On prescrira les diurétiques sous la forme des bouillons, & si le relâchement des fibres de la constitution entretenoit cette dégénération de la lymphe, on y combineroit certaines préparations de fer, telles que le tartre calibé, le safran de mars apéritif, ou la teinture de mars tartarisée.

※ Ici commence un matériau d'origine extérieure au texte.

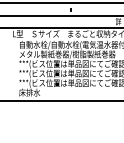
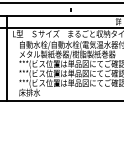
line at (7, 58): none -> present
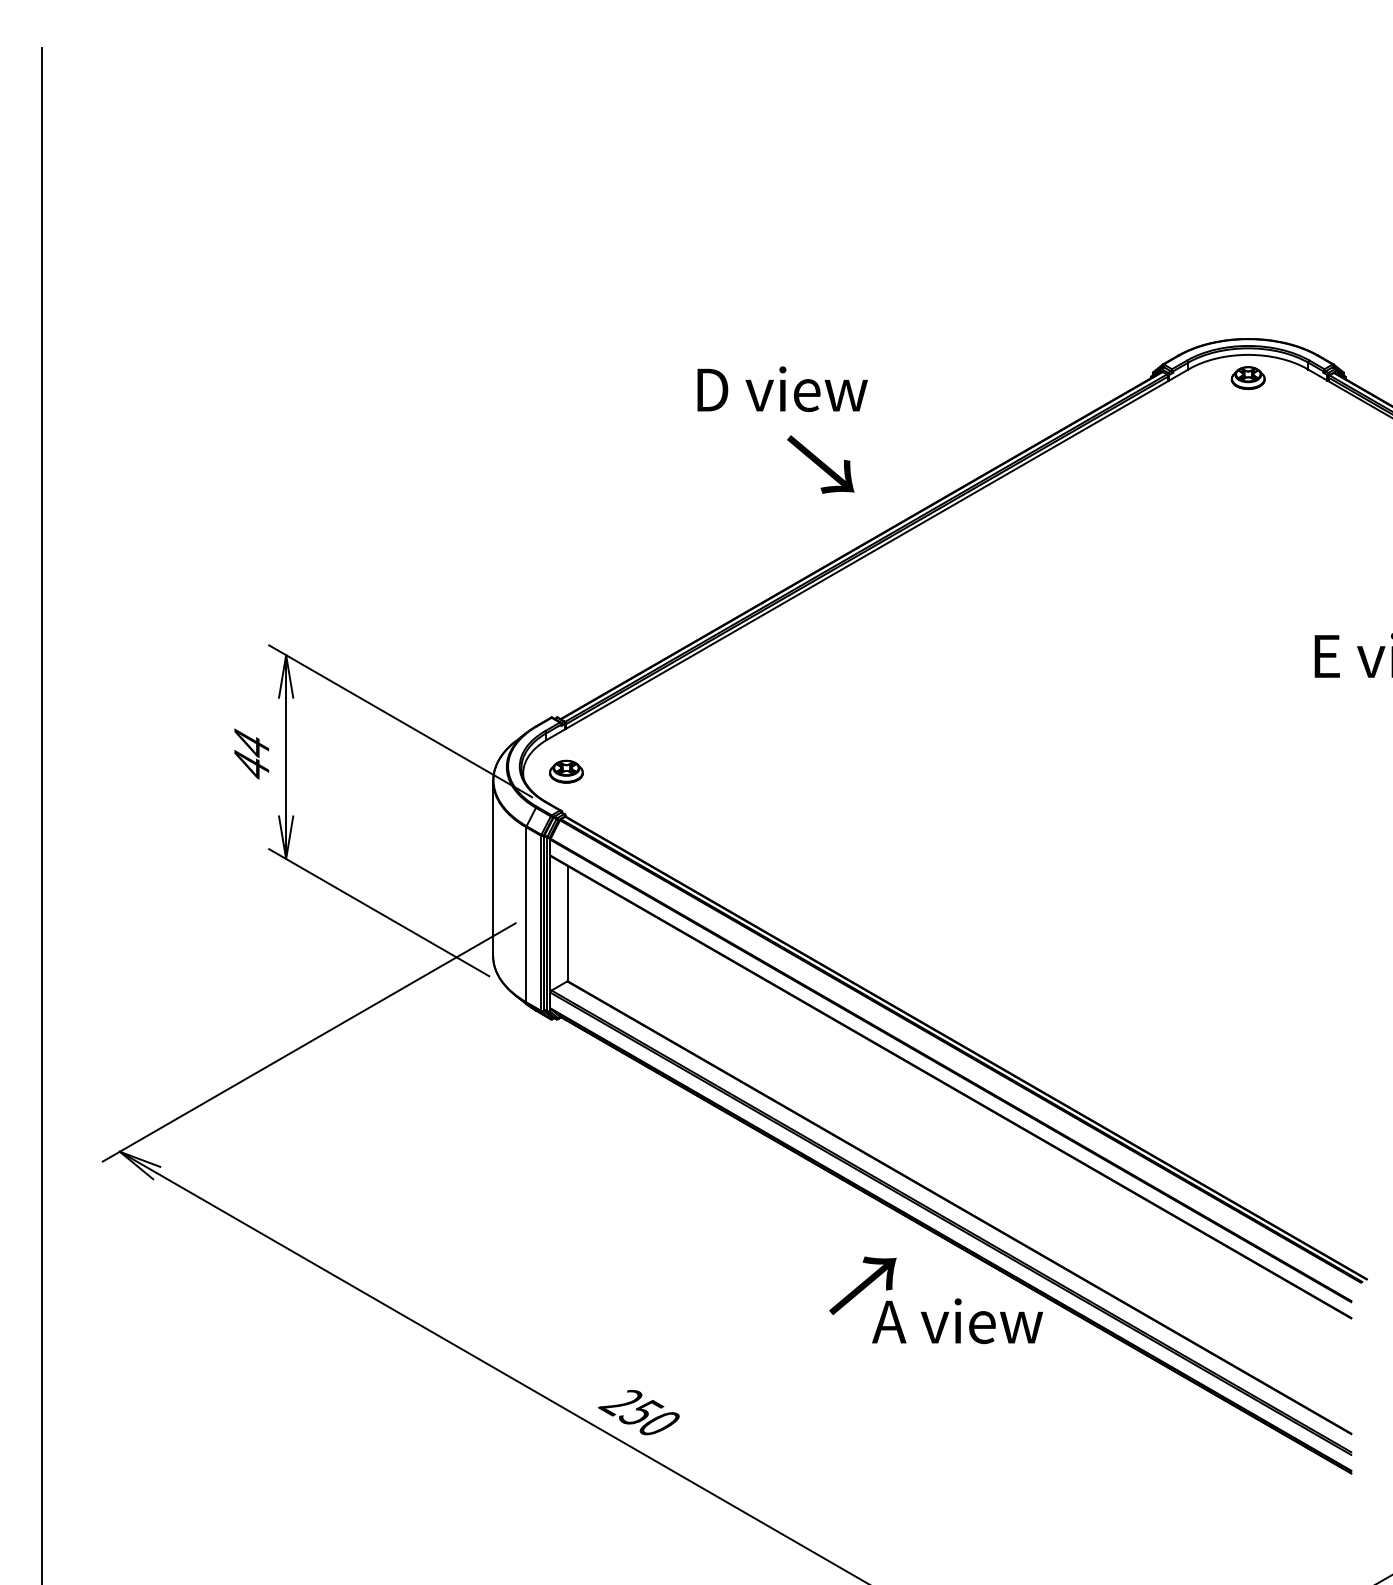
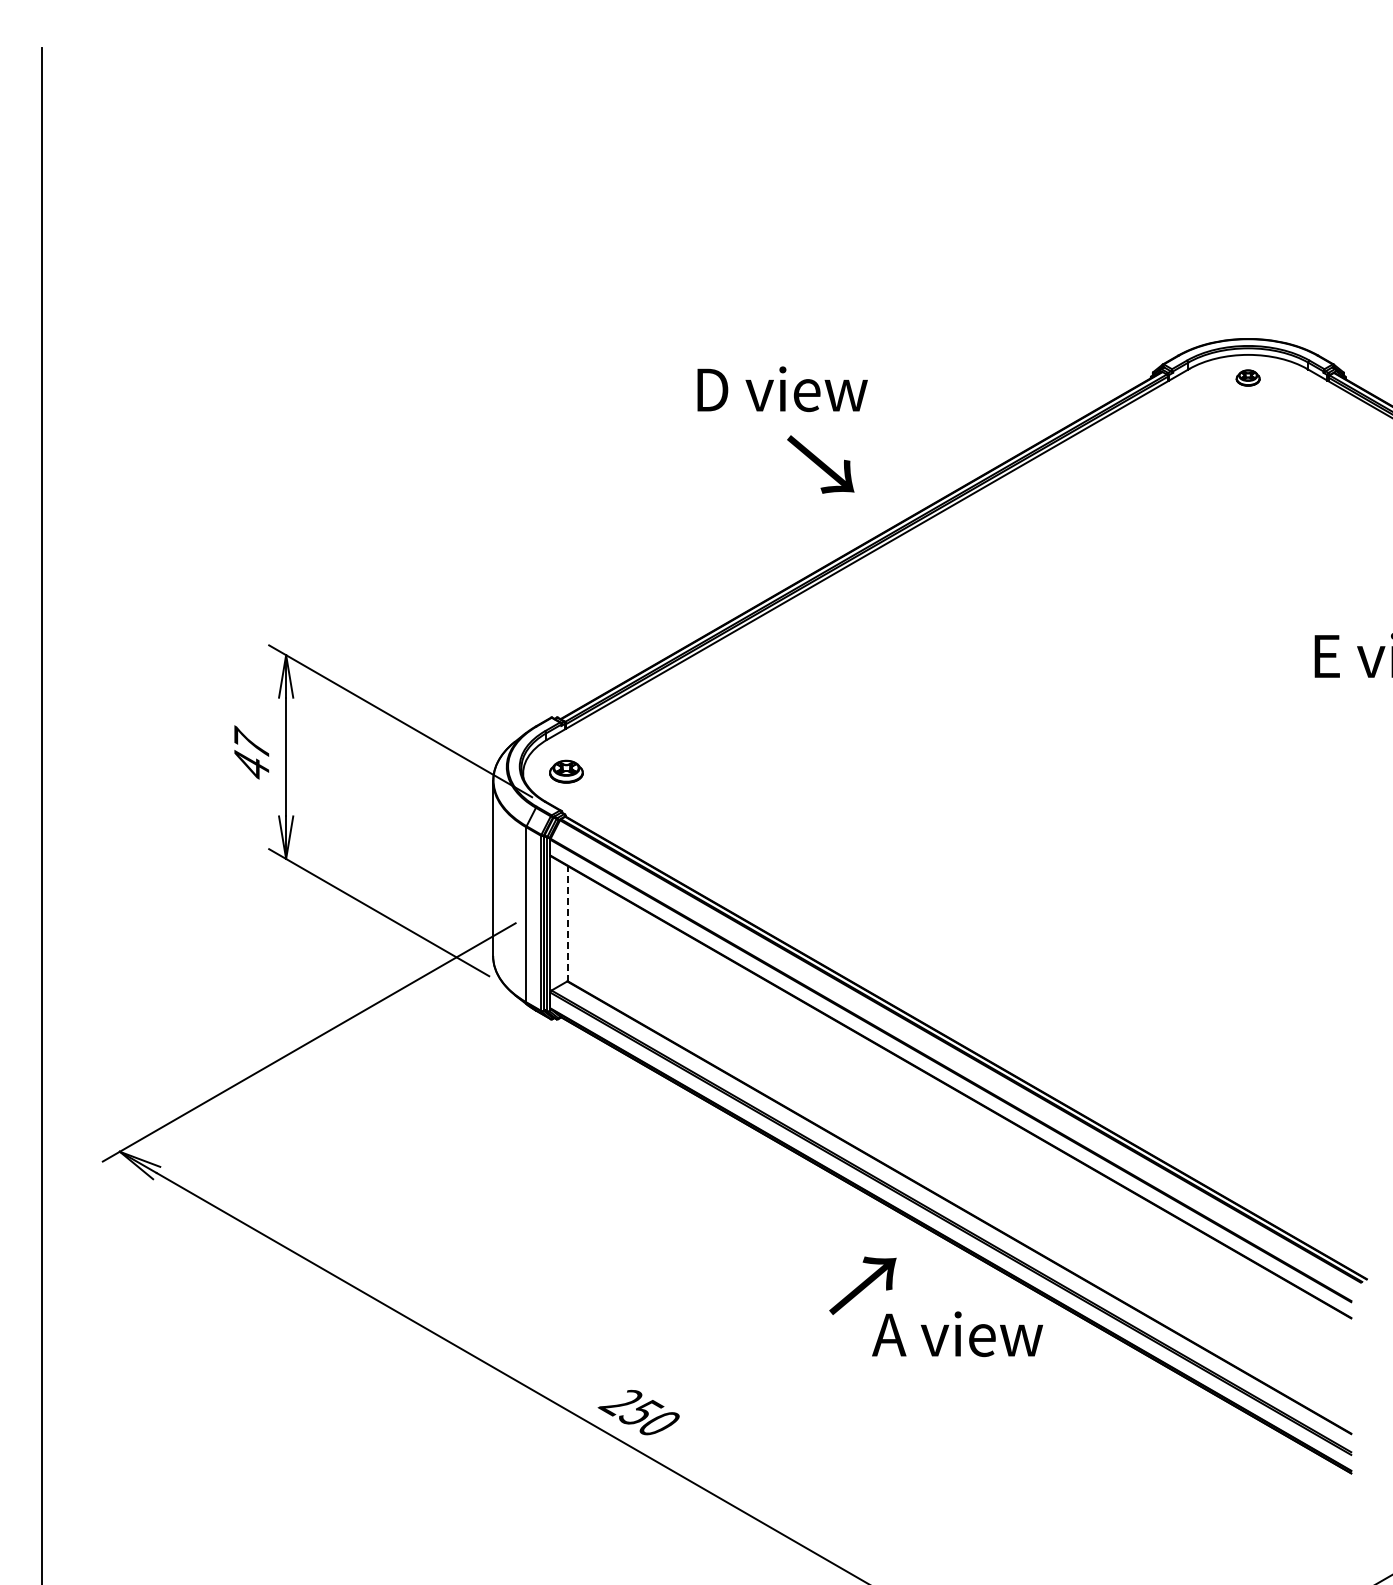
part at (1247, 377) size: 36x24 px -> 26x18 px
text at (251, 741): 44 -> 47
line at (568, 924): solid -> dashed
text at (957, 1321) position: (957, 1321) -> (957, 1334)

Le petit lait nitré, pris en abondance dans le jour, comme boisson ordinaire, seroit très-propre à délayer la lymphe, à en adoucir l’âcreté, & à lui redonner sa fluidité naturelle. Si c’est au défaut de transpiration insensible qu’on doive attribuer la cause de l’abondance de la pituite dans le corps, on rapellera cette excrétion si nécessaire à l’économie animale, en donnant aux malades une légère infusion de fleurs de coquelicot, ou de tiges d’angélique avec la fleur de sureau adoucie avec le miel de Narbonne. Il faut encore les exhorter à se brosser le corps deux fois par jour, matin & soir, devant le feu, si c’est en hiver ; je ne connois pas de moyen plus énergique pour rappeler l’humeur de la transpiration, du centre à la circonférence. M. AMI.